*** Opening RAW DATA ***

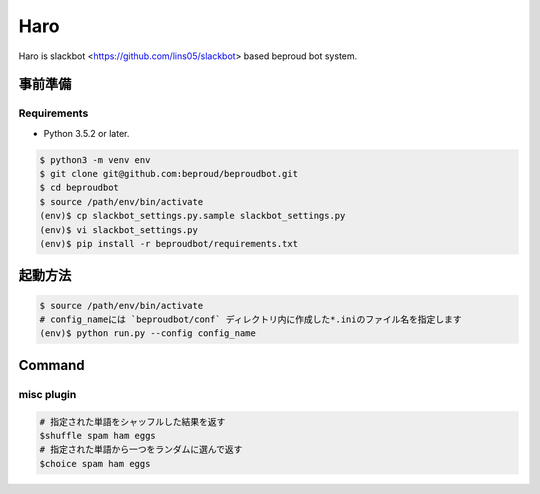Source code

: ===================================
Haro
===================================

Haro is slackbot <https://github.com/lins05/slackbot> based beproud bot system.


事前準備
===================================

Requirements
-----------------

- Python 3.5.2 or later.

.. code-block:: bash

   $ python3 -m venv env
   $ git clone git@github.com:beproud/beproudbot.git
   $ cd beproudbot
   $ source /path/env/bin/activate
   (env)$ cp slackbot_settings.py.sample slackbot_settings.py
   (env)$ vi slackbot_settings.py
   (env)$ pip install -r beproudbot/requirements.txt


起動方法
==================


.. code-block:: bash

   $ source /path/env/bin/activate
   # config_nameには `beproudbot/conf` ディレクトリ内に作成した*.iniのファイル名を指定します
   (env)$ python run.py --config config_name


Command
===================

misc plugin
------------------

.. code-block:: bash

   # 指定された単語をシャッフルした結果を返す
   $shuffle spam ham eggs
   # 指定された単語から一つをランダムに選んで返す
   $choice spam ham eggs
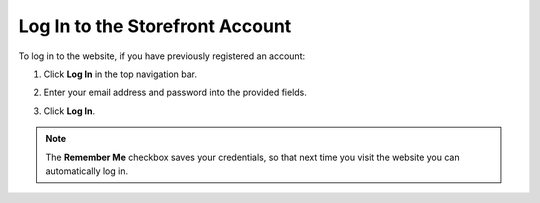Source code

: .. _frontstore-guide--getting-started-overview-sign-in:

.. begin

Log In to the Storefront Account
^^^^^^^^^^^^^^^^^^^^^^^^^^^^^^^^^

To log in to the website, if you have previously registered an account:

1. Click **Log In** in the top navigation bar.

   .. image:: /user/img/storefront/SignIn.png

2. Enter your email address and password into the provided fields.

3. Click **Log In**.

.. note:: The **Remember Me** checkbox saves your credentials, so that next time you visit the website you can automatically log in.

.. finish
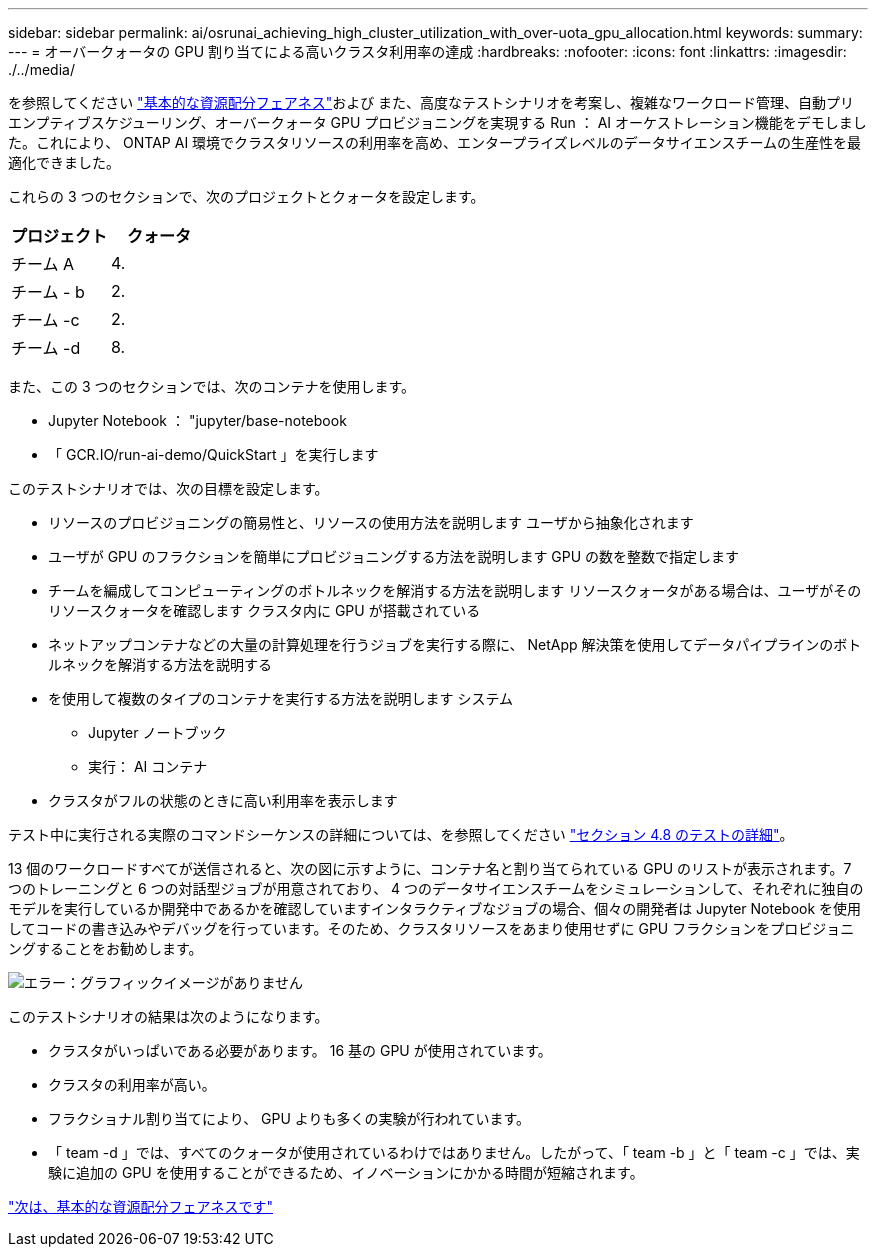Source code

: ---
sidebar: sidebar 
permalink: ai/osrunai_achieving_high_cluster_utilization_with_over-uota_gpu_allocation.html 
keywords:  
summary:  
---
= オーバークォータの GPU 割り当てによる高いクラスタ利用率の達成
:hardbreaks:
:nofooter: 
:icons: font
:linkattrs: 
:imagesdir: ./../media/


を参照してください link:osrunai_basic_resource_allocation_fairness.html["基本的な資源配分フェアネス"]および また、高度なテストシナリオを考案し、複雑なワークロード管理、自動プリエンプティブスケジューリング、オーバークォータ GPU プロビジョニングを実現する Run ： AI オーケストレーション機能をデモしました。これにより、 ONTAP AI 環境でクラスタリソースの利用率を高め、エンタープライズレベルのデータサイエンスチームの生産性を最適化できました。

これらの 3 つのセクションで、次のプロジェクトとクォータを設定します。

|===
| プロジェクト | クォータ 


| チーム A | 4. 


| チーム - b | 2. 


| チーム -c | 2. 


| チーム -d | 8. 
|===
また、この 3 つのセクションでは、次のコンテナを使用します。

* Jupyter Notebook ： "jupyter/base-notebook
* 「 GCR.IO/run-ai-demo/QuickStart 」を実行します


このテストシナリオでは、次の目標を設定します。

* リソースのプロビジョニングの簡易性と、リソースの使用方法を説明します ユーザから抽象化されます
* ユーザが GPU のフラクションを簡単にプロビジョニングする方法を説明します GPU の数を整数で指定します
* チームを編成してコンピューティングのボトルネックを解消する方法を説明します リソースクォータがある場合は、ユーザがそのリソースクォータを確認します クラスタ内に GPU が搭載されている
* ネットアップコンテナなどの大量の計算処理を行うジョブを実行する際に、 NetApp 解決策を使用してデータパイプラインのボトルネックを解消する方法を説明する
* を使用して複数のタイプのコンテナを実行する方法を説明します システム
+
** Jupyter ノートブック
** 実行： AI コンテナ


* クラスタがフルの状態のときに高い利用率を表示します


テスト中に実行される実際のコマンドシーケンスの詳細については、を参照してください link:osrunai_testing_details_for_section_4.8.html["セクション 4.8 のテストの詳細"]。

13 個のワークロードすべてが送信されると、次の図に示すように、コンテナ名と割り当てられている GPU のリストが表示されます。7 つのトレーニングと 6 つの対話型ジョブが用意されており、 4 つのデータサイエンスチームをシミュレーションして、それぞれに独自のモデルを実行しているか開発中であるかを確認していますインタラクティブなジョブの場合、個々の開発者は Jupyter Notebook を使用してコードの書き込みやデバッグを行っています。そのため、クラスタリソースをあまり使用せずに GPU フラクションをプロビジョニングすることをお勧めします。

image:osrunai_image8.png["エラー：グラフィックイメージがありません"]

このテストシナリオの結果は次のようになります。

* クラスタがいっぱいである必要があります。 16 基の GPU が使用されています。
* クラスタの利用率が高い。
* フラクショナル割り当てにより、 GPU よりも多くの実験が行われています。
* 「 team -d 」では、すべてのクォータが使用されているわけではありません。したがって、「 team -b 」と「 team -c 」では、実験に追加の GPU を使用することができるため、イノベーションにかかる時間が短縮されます。


link:osrunai_basic_resource_allocation_fairness.html["次は、基本的な資源配分フェアネスです"]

*** Closing RAW DATA ***

(EXERCISE INSTRUCTIONS): Please print each of the records word for word, keeping the pictures out.

(OUTPUT FOR THIS TASK):
Source code

: ===================================
Haro
===================================

Haro is slackbot <https://github.com/lins05/slackbot> based beproud bot system.


事前準備
===================================

Requirements
-----------------

- Python 3.5.2 or later.

.. code-block:: bash

   $ python3 -m venv env
   $ git clone git@github.com:beproud/beproudbot.git
   $ cd beproudbot
   $ source /path/env/bin/activate
   (env)$ cp slackbot_settings.py.sample slackbot_settings.py
   (env)$ vi slackbot_settings.py
   (env)$ pip install -r beproudbot/requirements.txt


起動方法
==================


.. code-block:: bash

   $ source /path/env/bin/activate
   # config_nameには `beproudbot/conf` ディレクトリ内に作成した*.iniのファイル名を指定します
   (env)$ python run.py --config config_name


Command
===================

misc plugin
------------------

.. code-block:: bash

   # 指定された単語をシャッフルした結果を返す
   $shuffle spam ham eggs
   # 指定された単語から一つをランダムに選んで返す
   $choice spam ham eggs
Source code

: .. _frontstore-guide--getting-started-overview-sign-in:

.. begin

Log In to the Storefront Account
^^^^^^^^^^^^^^^^^^^^^^^^^^^^^^^^^

To log in to the website, if you have previously registered an account:

1. Click **Log In** in the top navigation bar.

   .. image:: /user/img/storefront/SignIn.png

2. Enter your email address and password into the provided fields.

3. Click **Log In**.

.. note:: The **Remember Me** checkbox saves your credentials, so that next time you visit the website you can automatically log in.

.. finish
Source code

: ---
sidebar: sidebar 
permalink: ai/osrunai_achieving_high_cluster_utilization_with_over-uota_gpu_allocation.html 
keywords:  
summary:  
---
= オーバークォータの GPU 割り当てによる高いクラスタ利用率の達成
:hardbreaks:
:nofooter: 
:icons: font
:linkattrs: 
:imagesdir: ./../media/


を参照してください link:osrunai_basic_resource_allocation_fairness.html["基本的な資源配分フェアネス"]および また、高度なテストシナリオを考案し、複雑なワークロード管理、自動プリエンプティブスケジューリング、オーバークォータ GPU プロビジョニングを実現する Run ： AI オーケストレーション機能をデモしました。これにより、 ONTAP AI 環境でクラスタリソースの利用率を高め、エンタープライズレベルのデータサイエンスチームの生産性を最適化できました。

これらの 3 つのセクションで、次のプロジェクトとクォータを設定します。

|===
| プロジェクト | クォータ 


| チーム A | 4. 


| チーム - b | 2. 


| チーム -c | 2. 


| チーム -d | 8. 
|===
また、この 3 つのセクションでは、次のコンテナを使用します。

* Jupyter Notebook ： "jupyter/base-notebook
* 「 GCR.IO/run-ai-demo/QuickStart 」を実行します


このテストシナリオでは、次の目標を設定します。

* リソースのプロビジョニングの簡易性と、リソースの使用方法を説明します ユーザから抽象化されます
* ユーザが GPU のフラクションを簡単にプロビジョニングする方法を説明します GPU の数を整数で指定します
* チームを編成してコンピューティングのボトルネックを解消する方法を説明します リソースクォータがある場合は、ユーザがそのリソースクォータを確認します クラスタ内に GPU が搭載されている
* ネットアップコンテナなどの大量の計算処理を行うジョブを実行する際に、 NetApp 解決策を使用してデータパイプラインのボトルネックを解消する方法を説明する
* を使用して複数のタイプのコンテナを実行する方法を説明します システム
+
** Jupyter ノートブック
** 実行： AI コンテナ


* クラスタがフルの状態のときに高い利用率を表示します


テスト中に実行される実際のコマンドシーケンスの詳細については、を参照してください link:osrunai_testing_details_for_section_4.8.html["セクション 4.8 のテストの詳細"]。

13 個のワークロードすべてが送信されると、次の図に示すように、コンテナ名と割り当てられている GPU のリストが表示されます。7 つのトレーニングと 6 つの対話型ジョブが用意されており、 4 つのデータサイエンスチームをシミュレーションして、それぞれに独自のモデルを実行しているか開発中であるかを確認していますインタラクティブなジョブの場合、個々の開発者は Jupyter Notebook を使用してコードの書き込みやデバッグを行っています。そのため、クラスタリソースをあまり使用せずに GPU フラクションをプロビジョニングすることをお勧めします。

image:osrunai_image8.png["エラー：グラフィックイメージがありません"]

このテストシナリオの結果は次のようになります。

* クラスタがいっぱいである必要があります。 16 基の GPU が使用されています。
* クラスタの利用率が高い。
* フラクショナル割り当てにより、 GPU よりも多くの実験が行われています。
* 「 team -d 」では、すべてのクォータが使用されているわけではありません。したがって、「 team -b 」と「 team -c 」では、実験に追加の GPU を使用することができるため、イノベーションにかかる時間が短縮されます。


link:osrunai_basic_resource_allocation_fairness.html["次は、基本的な資源配分フェアネスです"]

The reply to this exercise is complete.